[Stored data]
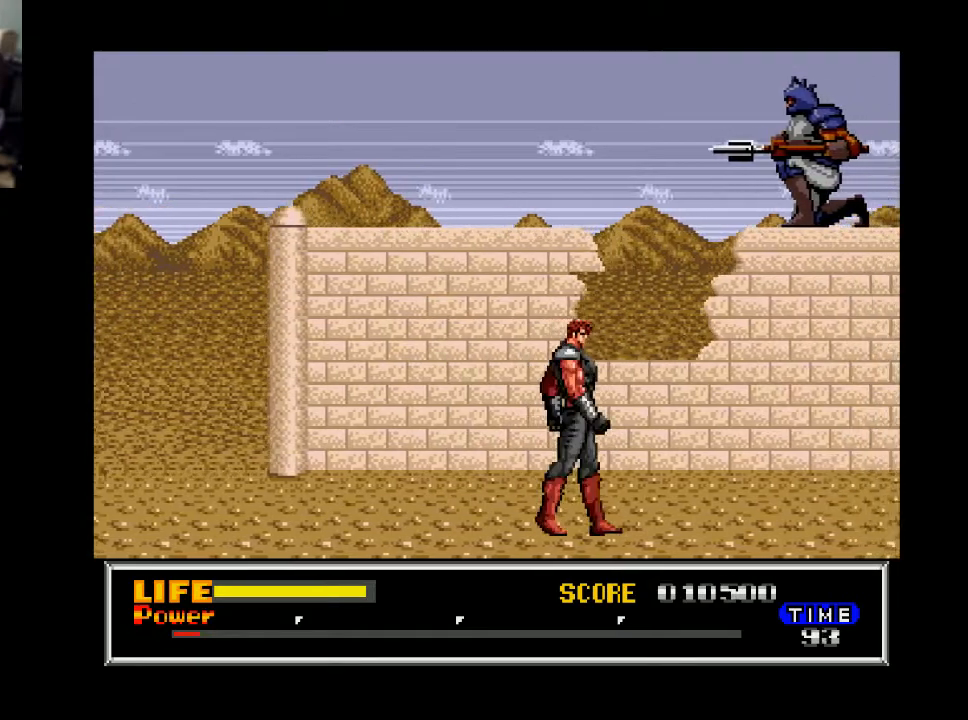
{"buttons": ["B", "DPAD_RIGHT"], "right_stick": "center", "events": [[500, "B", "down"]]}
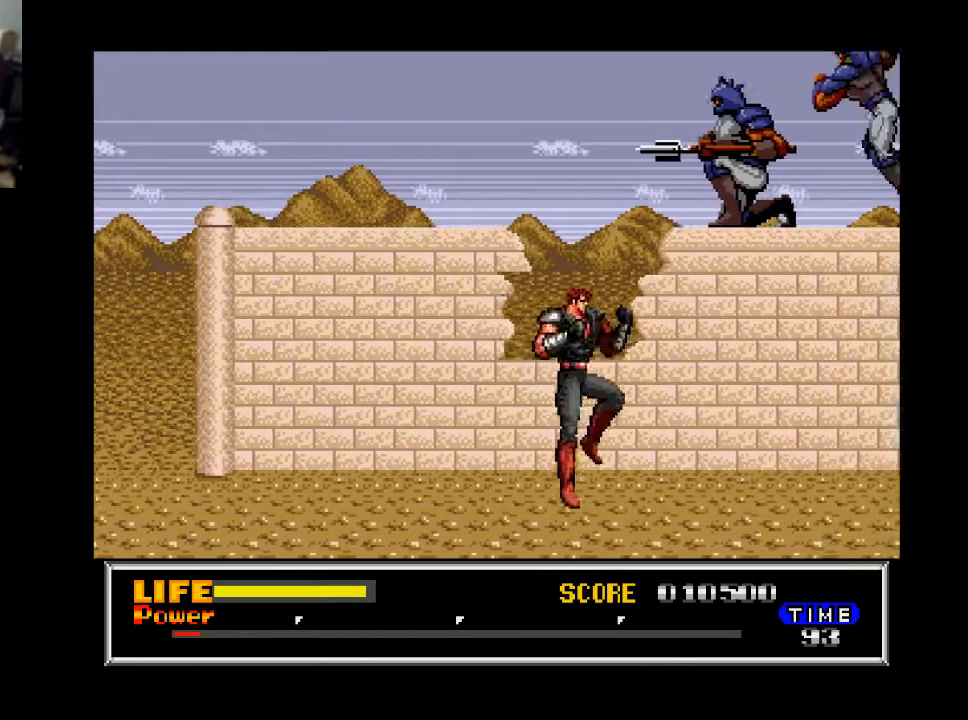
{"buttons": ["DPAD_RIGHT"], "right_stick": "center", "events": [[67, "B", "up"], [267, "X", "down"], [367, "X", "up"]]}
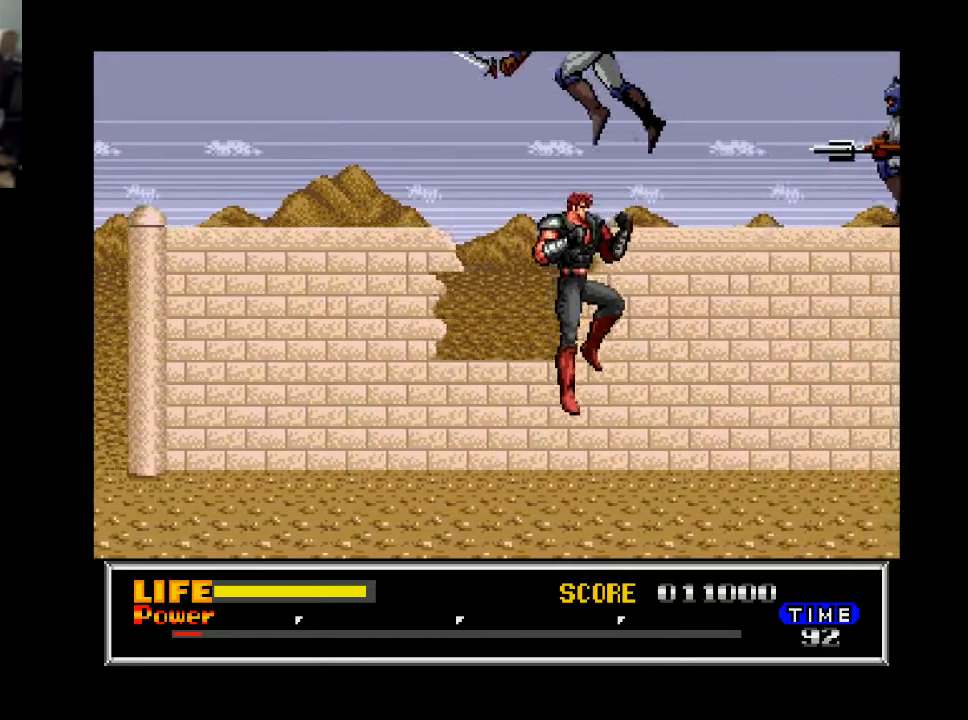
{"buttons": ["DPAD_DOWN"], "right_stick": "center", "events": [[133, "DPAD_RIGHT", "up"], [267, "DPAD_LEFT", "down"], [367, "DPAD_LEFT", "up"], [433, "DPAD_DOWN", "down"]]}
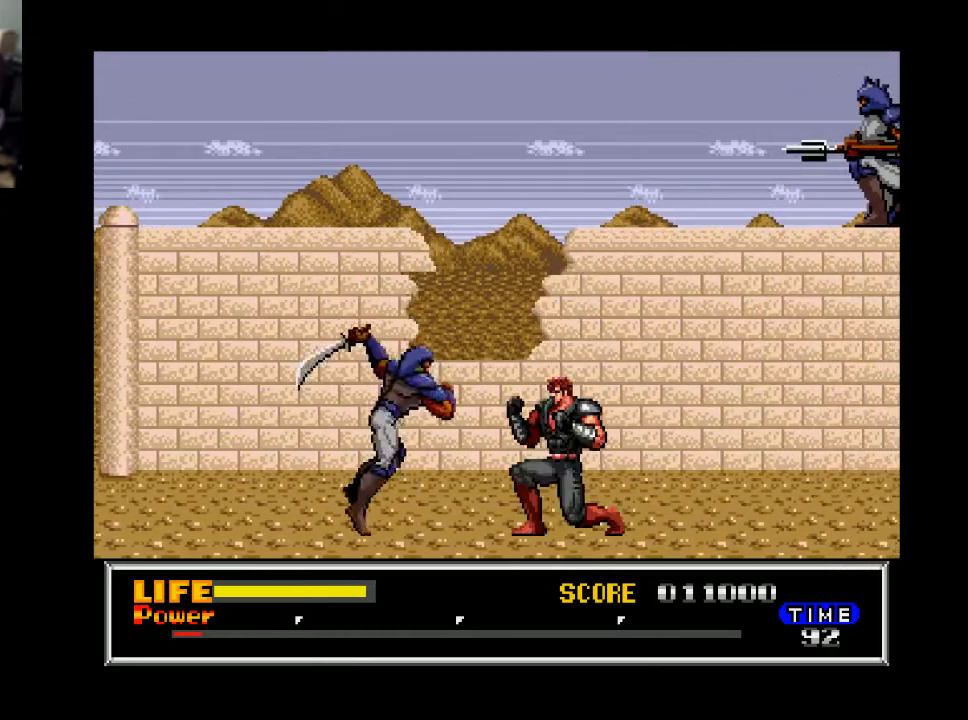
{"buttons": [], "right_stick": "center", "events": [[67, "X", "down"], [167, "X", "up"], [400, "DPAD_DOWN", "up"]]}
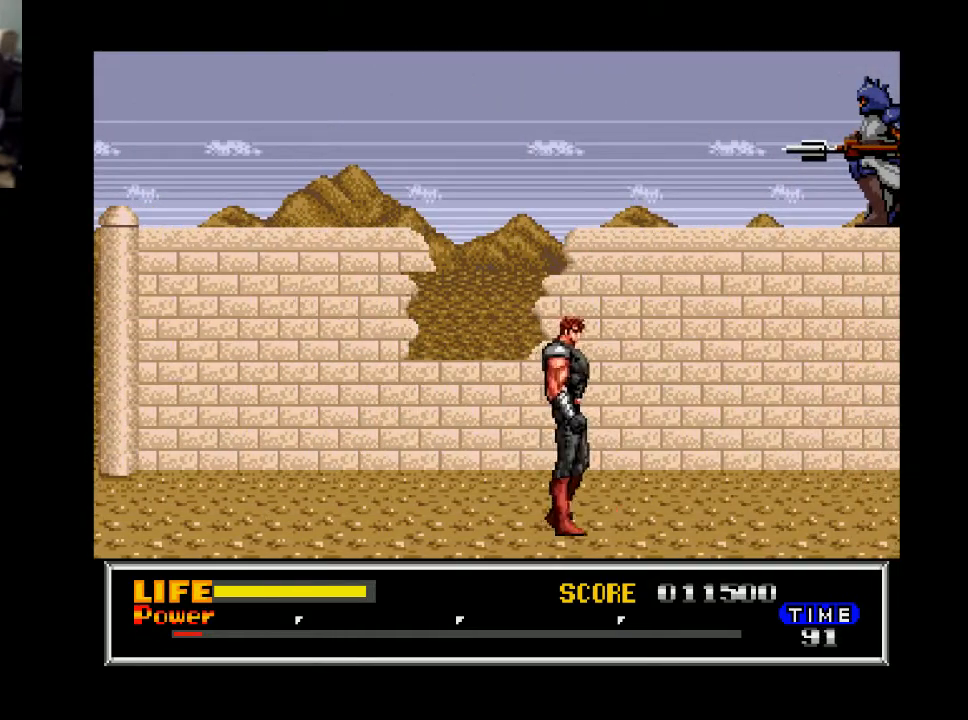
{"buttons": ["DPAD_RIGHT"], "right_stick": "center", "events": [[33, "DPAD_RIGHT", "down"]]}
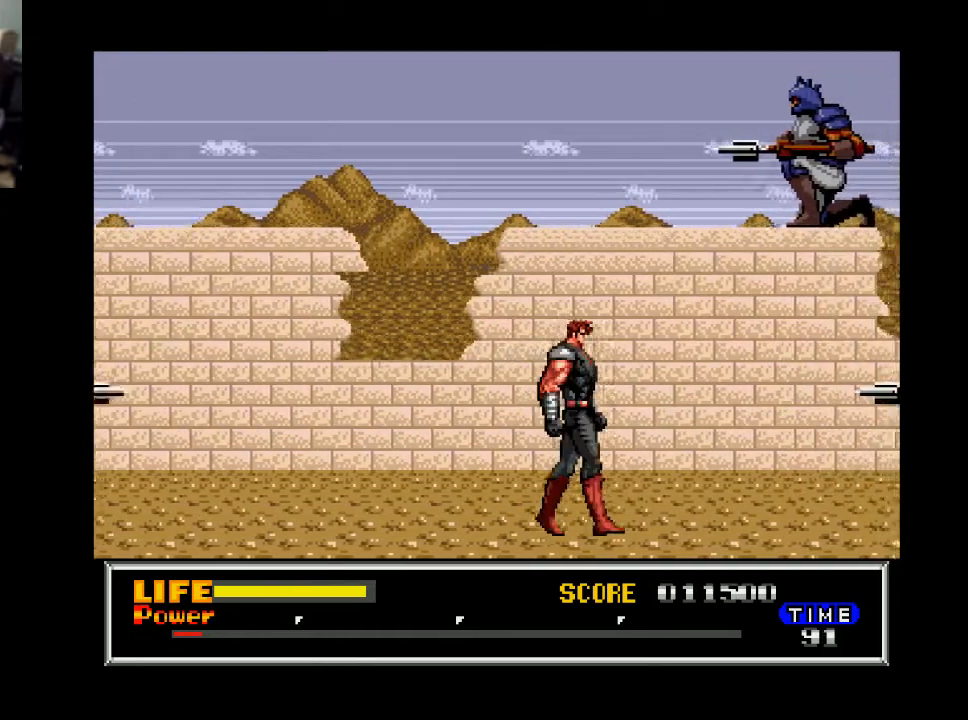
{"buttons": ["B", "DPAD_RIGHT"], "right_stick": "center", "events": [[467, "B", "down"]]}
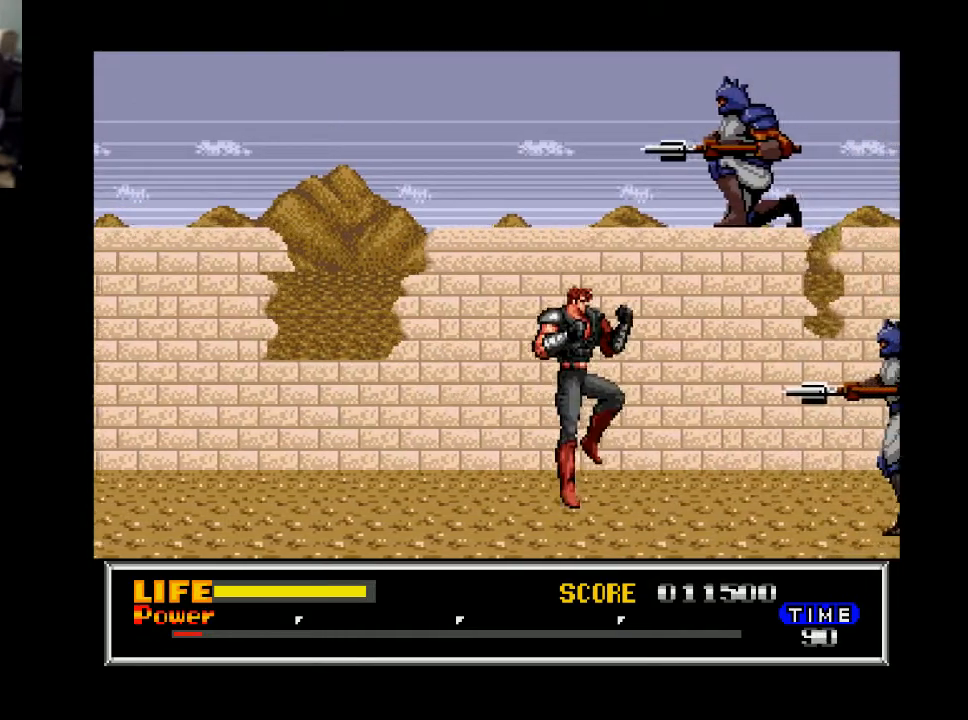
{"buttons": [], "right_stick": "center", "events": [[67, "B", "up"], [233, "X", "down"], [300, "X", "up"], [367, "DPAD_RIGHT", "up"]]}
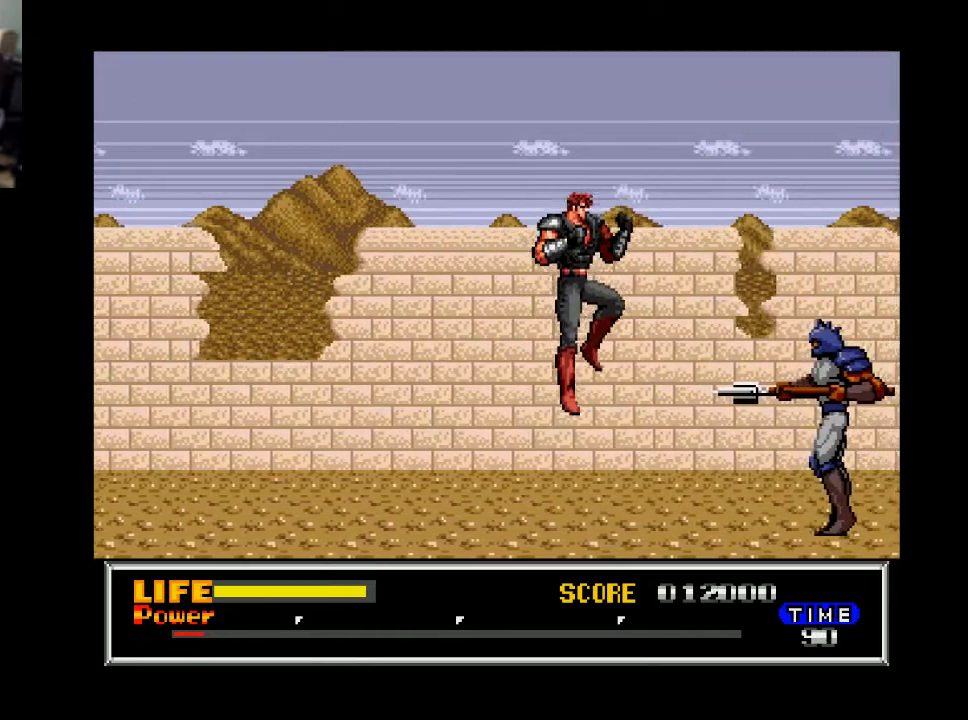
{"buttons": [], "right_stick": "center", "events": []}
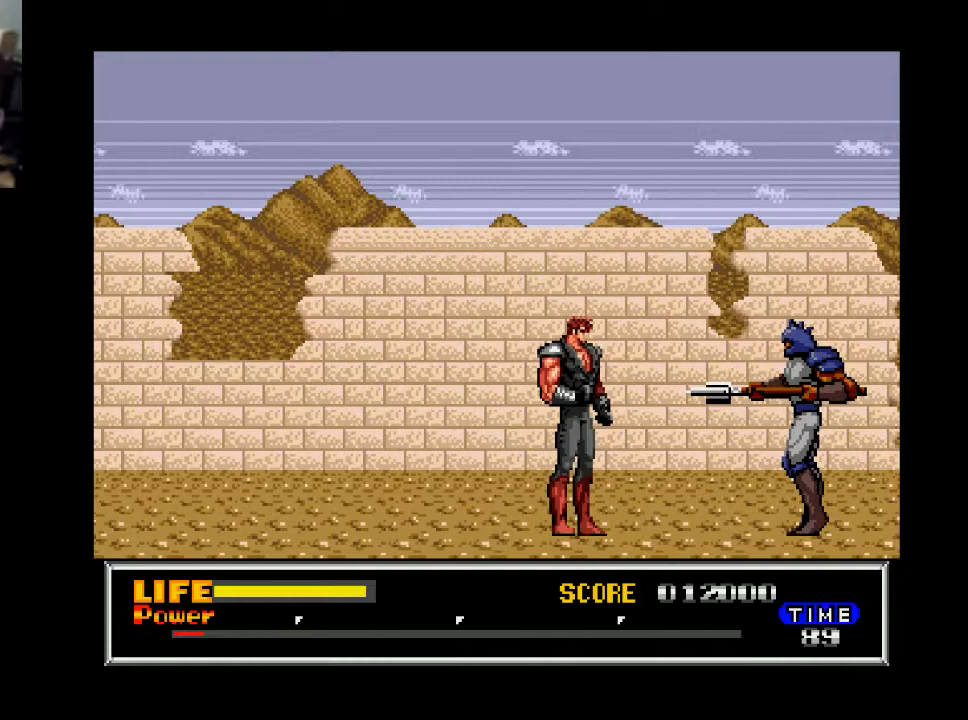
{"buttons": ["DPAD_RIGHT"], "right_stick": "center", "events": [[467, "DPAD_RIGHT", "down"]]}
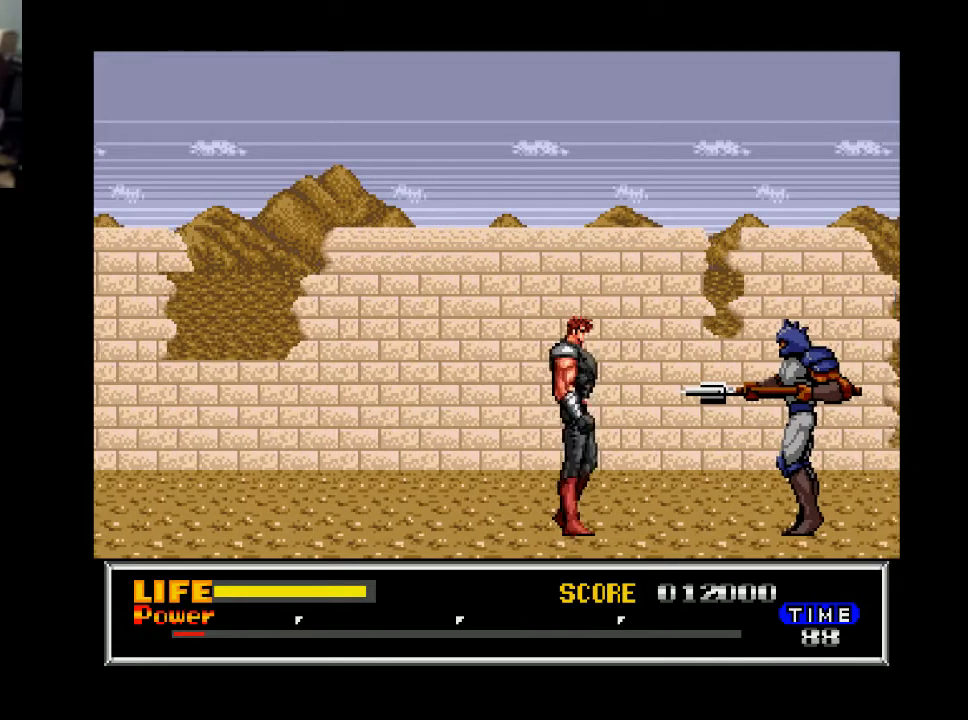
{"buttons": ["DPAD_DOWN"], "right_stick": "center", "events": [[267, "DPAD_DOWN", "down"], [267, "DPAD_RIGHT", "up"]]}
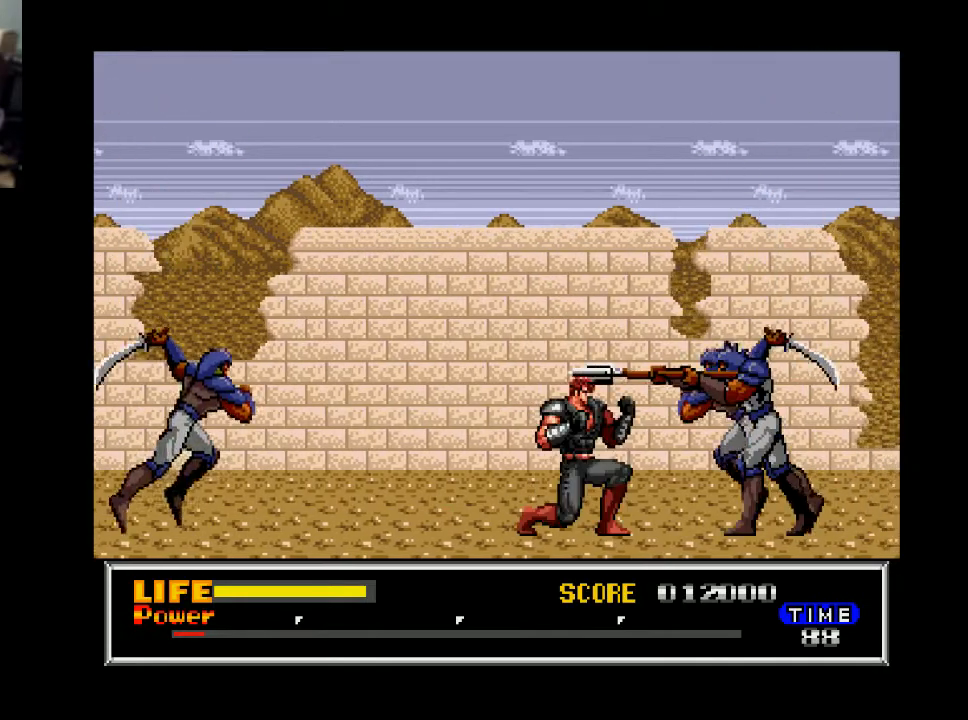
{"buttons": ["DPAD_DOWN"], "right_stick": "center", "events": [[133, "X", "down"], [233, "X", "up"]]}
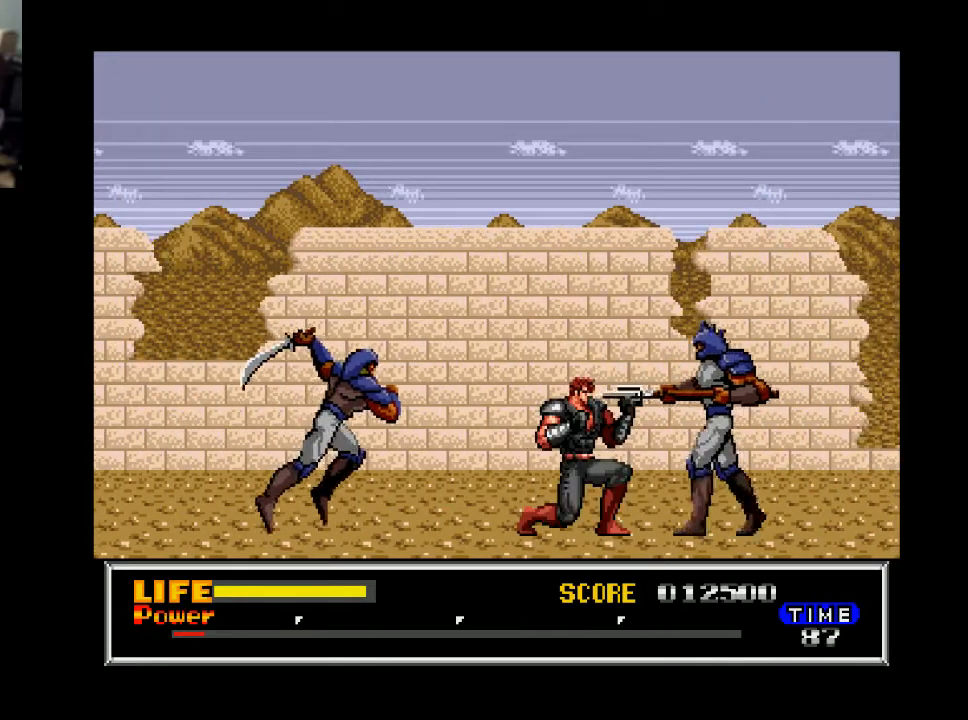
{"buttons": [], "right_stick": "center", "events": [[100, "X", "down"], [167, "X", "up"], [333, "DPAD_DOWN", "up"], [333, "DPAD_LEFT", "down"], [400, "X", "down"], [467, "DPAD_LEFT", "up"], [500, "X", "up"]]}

## EXERCISE OBJECTIVE
Your answer is all of the records restated word for word, pictures excluded.

## WRITTEN RESPONSE
{"buttons": ["B", "DPAD_RIGHT"], "right_stick": "center", "events": [[500, "B", "down"]]}
{"buttons": ["DPAD_RIGHT"], "right_stick": "center", "events": [[67, "B", "up"], [267, "X", "down"], [367, "X", "up"]]}
{"buttons": ["DPAD_DOWN"], "right_stick": "center", "events": [[133, "DPAD_RIGHT", "up"], [267, "DPAD_LEFT", "down"], [367, "DPAD_LEFT", "up"], [433, "DPAD_DOWN", "down"]]}
{"buttons": [], "right_stick": "center", "events": [[67, "X", "down"], [167, "X", "up"], [400, "DPAD_DOWN", "up"]]}
{"buttons": ["DPAD_RIGHT"], "right_stick": "center", "events": [[33, "DPAD_RIGHT", "down"]]}
{"buttons": ["B", "DPAD_RIGHT"], "right_stick": "center", "events": [[467, "B", "down"]]}
{"buttons": [], "right_stick": "center", "events": [[67, "B", "up"], [233, "X", "down"], [300, "X", "up"], [367, "DPAD_RIGHT", "up"]]}
{"buttons": [], "right_stick": "center", "events": []}
{"buttons": ["DPAD_RIGHT"], "right_stick": "center", "events": [[467, "DPAD_RIGHT", "down"]]}
{"buttons": ["DPAD_DOWN"], "right_stick": "center", "events": [[267, "DPAD_DOWN", "down"], [267, "DPAD_RIGHT", "up"]]}
{"buttons": ["DPAD_DOWN"], "right_stick": "center", "events": [[133, "X", "down"], [233, "X", "up"]]}
{"buttons": [], "right_stick": "center", "events": [[100, "X", "down"], [167, "X", "up"], [333, "DPAD_DOWN", "up"], [333, "DPAD_LEFT", "down"], [400, "X", "down"], [467, "DPAD_LEFT", "up"], [500, "X", "up"]]}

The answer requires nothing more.